You need to find either another hoof or a head next. Slowly move your fingers until they encounter something else hard. Explore. Does it feel the same as the hoof? Is there a dividing line through it?

The dividing line is longer and the surfaces it divides are rough and soft, not smooth and hard. Run your fingers along the line again. That line is the lamb’s mouth. Sometimes you can feel tiny teeth there. Slide your fingers back, deeper into the ewe’s uterus, while still touching the lamb’s head. Feel the slight indentation of the eye sockets. Find the domed back of the lamb’s head.

Now you have a head and a hoof, enough to deliver a lamb. Not so fast! Because your fingertips don’t have eyes, you have to be sure that the hoof and the head are part of the same lamb. Slide your fingers down the back of the head, over the soft folds of the ear. Keep moving; trace the anatomy of a shoulder to the long bone of the front leg, the ankle bones, two long toes bones and then to the smooth hoof. Yes! All one baby.

Grasp the hoof between two fingertips and your thumb. Pull gently, feel it slide toward you. Suddenly, the hoof pulls out of your grip. Good, a nice active lamb. Gently run your fingertips back up the leg, across the shoulder and up the neck. Cup your fingers over the back of the lamb’s head and gently pull toward the opening to the ewe’s vagina and the bog, cold, outside world.

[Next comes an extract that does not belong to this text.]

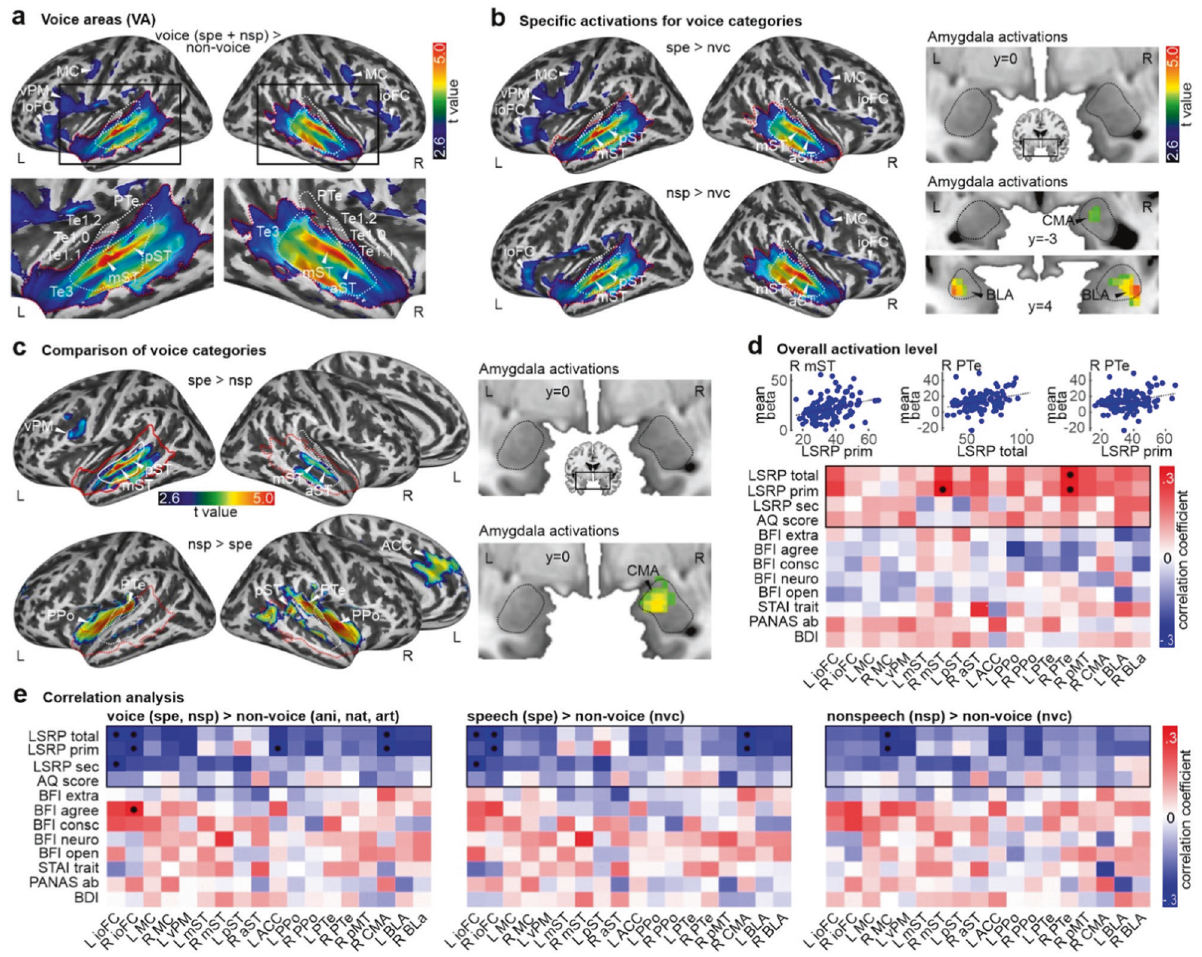
Fig. 2 Functional activations for voice compared to non-voice sounds. a Bilateral frontal (IFC, MC) and temporal cortex activity (mST, pST) for voice compared to non-voice sound ( n = 113). Lower panel shows an enlarged view of the section with the black rectangle in the upper panel, indicating peak locations in the AC (auditory cortex) located in the higher-order auditory area Te3. Dashed white outlines indicate primary AC (Te10 – 1.2), secondary AC (PTe), and higher-order AC (Te3); red dashed outline indicates the temporal voice area (VA). All activations are thresholded at a combined voxel threshold p < 0.005 and cluster level threshold k > 55, resulting at p < 0.05 corrected at the cluster level. b Functional activity ( n = 113) separately for the voice sound categories, namely speech sounds (spe) and non-speech sounds compared against non-voice sounds (nvc). Left panels show cortical activity, right panels show activity in the amygdala and its subregions ( CMA centromedial amygdala, BLA basolateral amygdala). c Functional activity ( n = 113) for comparing voice sound categories against each other, namely speech (spe) against non-speech sound (nsp) (upper panel), or vice versa (lower panel). d Correlations between personality traits and mean brain activity to all 5 sound categories ( n = 113). The upper panel shows the three signi fi cant correlations between activity in peak activity locations (as derived from a – c ) and LSRP total and primary score; lower panel shows all correlations ( ● p < 0.05, FDR corrected). e Pearson correlation ( n = 113) between personality traits and difference scores of peak activity locations for comparing voice against non- voice sounds (left panel), speech against non-voice sounds (mid panel), and non-speech against non-voice sounds (right panel). ACC anterior cingulate cortex, aST anterior superior temporal cortex, BLA basolateral amygdala complex, CMA centromedian amygdala complex, ioFC infero-orbital frontal cortex, MC motor cortex, mST mid superior temporal cortex, pMT posterior middle temporal cortex, PPo planum polare, PTe planum temporale, pST posterior superior temporal cortex, vPM ventral premotor cortex, nsp non-speech sounds, nvc non-voice sounds, spe speech sounds, voc voice negative associations were also repeated when using the LSRP prim score as a predictor (Fig. 3b, Table. S12). The same analysis was also performed with comparing the speci fi c voice subcategories (speech, non-speech) against non-voice sounds (Fig. S4), with some differential laterality effects for speech and non-speech sounds in association with LSRP scores. We then performed the same multiple regression analysis with the AQ score as the predictor variable and the other personality scores as regressors of no interest (Fig. 4, Table. S13). We found that only a small number of regions were negatively associated with autistic personality scores and their in fl uence on neural voice processing. We found negative association speci fi cally in bilateral analyses revealed any signi fi cant neural activations, thus pointing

The lamb moves toward you. Shift your fingers again to the hoof. Ease it through the vulva, out in the open. Feel around the pelvic opening with your other hand, second hoof. Face. Slide the fingers of your second hand over the back of the lamb’s head while pulling down and out on the first hoof. As the lamb’s shoulder clears its mother’s pelvic opening, a nose joins the leg.

You can open your eyes now. Your finger tips have done their sightless job. White nose follows white hoof as you continue pulling. This is a long lamb. Pull, pull, pull. The ewe grunts and moans as you pull. Finally, the lamb’s hind legs slide out of the space where it has lived and grown for the last five months.

Grab a towel, clean the head off first. Wipe the amniotic fluid away from the lamb so it can breathe air. Smooth the towel down its nose and then begin rubbing the curly white haired body. The lamb takes a shuddery breath and sneezes.

Now, you may take a shuddery breath, sit back on your heels, and relax.

Dave moves the lamb to it’s mothers head and her tongue comes out, licking the lamb clean and dry, encouraging it to breathe. Dave hands you the barn notebook. Date, time of delivery, sex of lamb, identity of the mother. You check the ewe’s ear tag. 20 orange.

20 orange. The ewe we were afraid had a uterine torsion. Such an easy delivery when we worried that it would be so hard. This was indeed a special delivery.

1 comment:

  1. Very cool - it was as though we were there!